══ Records

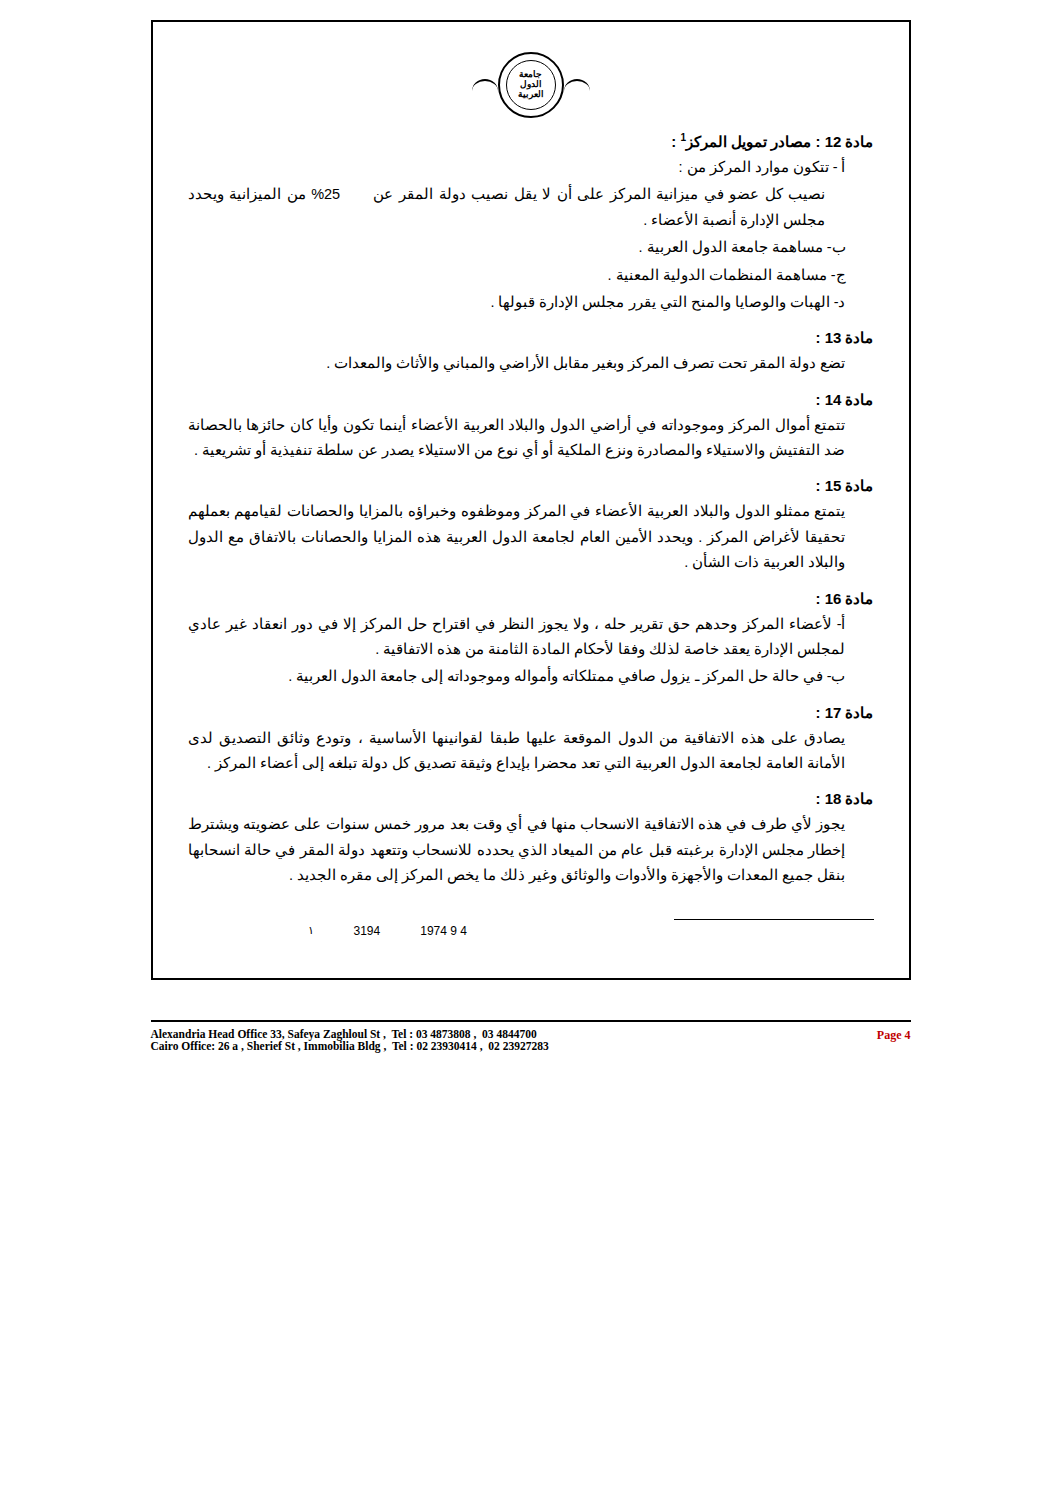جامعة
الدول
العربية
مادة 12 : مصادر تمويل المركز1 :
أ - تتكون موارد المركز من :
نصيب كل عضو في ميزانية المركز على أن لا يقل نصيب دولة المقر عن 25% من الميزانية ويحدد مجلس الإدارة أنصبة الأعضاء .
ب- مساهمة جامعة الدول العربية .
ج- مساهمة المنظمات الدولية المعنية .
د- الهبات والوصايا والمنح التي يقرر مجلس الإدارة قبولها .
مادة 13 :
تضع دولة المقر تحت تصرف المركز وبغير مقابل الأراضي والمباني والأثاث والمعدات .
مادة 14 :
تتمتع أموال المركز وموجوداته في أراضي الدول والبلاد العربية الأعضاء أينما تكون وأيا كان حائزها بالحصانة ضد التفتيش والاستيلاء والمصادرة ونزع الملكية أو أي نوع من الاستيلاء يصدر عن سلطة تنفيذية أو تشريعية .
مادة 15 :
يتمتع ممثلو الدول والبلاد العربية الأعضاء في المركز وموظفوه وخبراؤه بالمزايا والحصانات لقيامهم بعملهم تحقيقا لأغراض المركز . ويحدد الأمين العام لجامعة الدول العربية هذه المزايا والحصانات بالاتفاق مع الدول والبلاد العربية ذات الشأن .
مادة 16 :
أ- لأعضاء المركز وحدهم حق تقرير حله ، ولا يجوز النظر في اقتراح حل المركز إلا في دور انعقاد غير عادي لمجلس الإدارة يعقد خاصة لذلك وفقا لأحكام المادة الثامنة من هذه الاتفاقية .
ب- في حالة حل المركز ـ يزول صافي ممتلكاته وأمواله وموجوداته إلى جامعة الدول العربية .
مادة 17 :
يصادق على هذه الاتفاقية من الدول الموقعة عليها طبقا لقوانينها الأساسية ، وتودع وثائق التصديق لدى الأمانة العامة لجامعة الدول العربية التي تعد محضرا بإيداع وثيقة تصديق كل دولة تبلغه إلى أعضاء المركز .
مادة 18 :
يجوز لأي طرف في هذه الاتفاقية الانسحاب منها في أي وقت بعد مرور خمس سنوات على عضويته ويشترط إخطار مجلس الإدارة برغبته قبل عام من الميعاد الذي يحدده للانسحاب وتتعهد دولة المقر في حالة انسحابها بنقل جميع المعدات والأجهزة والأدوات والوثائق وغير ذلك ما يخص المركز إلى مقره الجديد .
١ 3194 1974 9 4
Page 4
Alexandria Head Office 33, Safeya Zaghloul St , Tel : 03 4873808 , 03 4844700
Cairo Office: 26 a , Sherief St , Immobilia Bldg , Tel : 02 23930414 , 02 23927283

════

Task directions: Omit the pictures. Repeat the rest of the data exactly.

Answer space:
جامعة
الدول
العربية
مادة 12 : مصادر تمويل المركز1 :
أ - تتكون موارد المركز من :
نصيب كل عضو في ميزانية المركز على أن لا يقل نصيب دولة المقر عن 25% من الميزانية ويحدد مجلس الإدارة أنصبة الأعضاء .
ب- مساهمة جامعة الدول العربية .
ج- مساهمة المنظمات الدولية المعنية .
د- الهبات والوصايا والمنح التي يقرر مجلس الإدارة قبولها .
مادة 13 :
تضع دولة المقر تحت تصرف المركز وبغير مقابل الأراضي والمباني والأثاث والمعدات .
مادة 14 :
تتمتع أموال المركز وموجوداته في أراضي الدول والبلاد العربية الأعضاء أينما تكون وأيا كان حائزها بالحصانة ضد التفتيش والاستيلاء والمصادرة ونزع الملكية أو أي نوع من الاستيلاء يصدر عن سلطة تنفيذية أو تشريعية .
مادة 15 :
يتمتع ممثلو الدول والبلاد العربية الأعضاء في المركز وموظفوه وخبراؤه بالمزايا والحصانات لقيامهم بعملهم تحقيقا لأغراض المركز . ويحدد الأمين العام لجامعة الدول العربية هذه المزايا والحصانات بالاتفاق مع الدول والبلاد العربية ذات الشأن .
مادة 16 :
أ- لأعضاء المركز وحدهم حق تقرير حله ، ولا يجوز النظر في اقتراح حل المركز إلا في دور انعقاد غير عادي لمجلس الإدارة يعقد خاصة لذلك وفقا لأحكام المادة الثامنة من هذه الاتفاقية .
ب- في حالة حل المركز ـ يزول صافي ممتلكاته وأمواله وموجوداته إلى جامعة الدول العربية .
مادة 17 :
يصادق على هذه الاتفاقية من الدول الموقعة عليها طبقا لقوانينها الأساسية ، وتودع وثائق التصديق لدى الأمانة العامة لجامعة الدول العربية التي تعد محضرا بإيداع وثيقة تصديق كل دولة تبلغه إلى أعضاء المركز .
مادة 18 :
يجوز لأي طرف في هذه الاتفاقية الانسحاب منها في أي وقت بعد مرور خمس سنوات على عضويته ويشترط إخطار مجلس الإدارة برغبته قبل عام من الميعاد الذي يحدده للانسحاب وتتعهد دولة المقر في حالة انسحابها بنقل جميع المعدات والأجهزة والأدوات والوثائق وغير ذلك ما يخص المركز إلى مقره الجديد .
١ 3194 1974 9 4
Page 4
Alexandria Head Office 33, Safeya Zaghloul St , Tel : 03 4873808 , 03 4844700
Cairo Office: 26 a , Sherief St , Immobilia Bldg , Tel : 02 23930414 , 02 23927283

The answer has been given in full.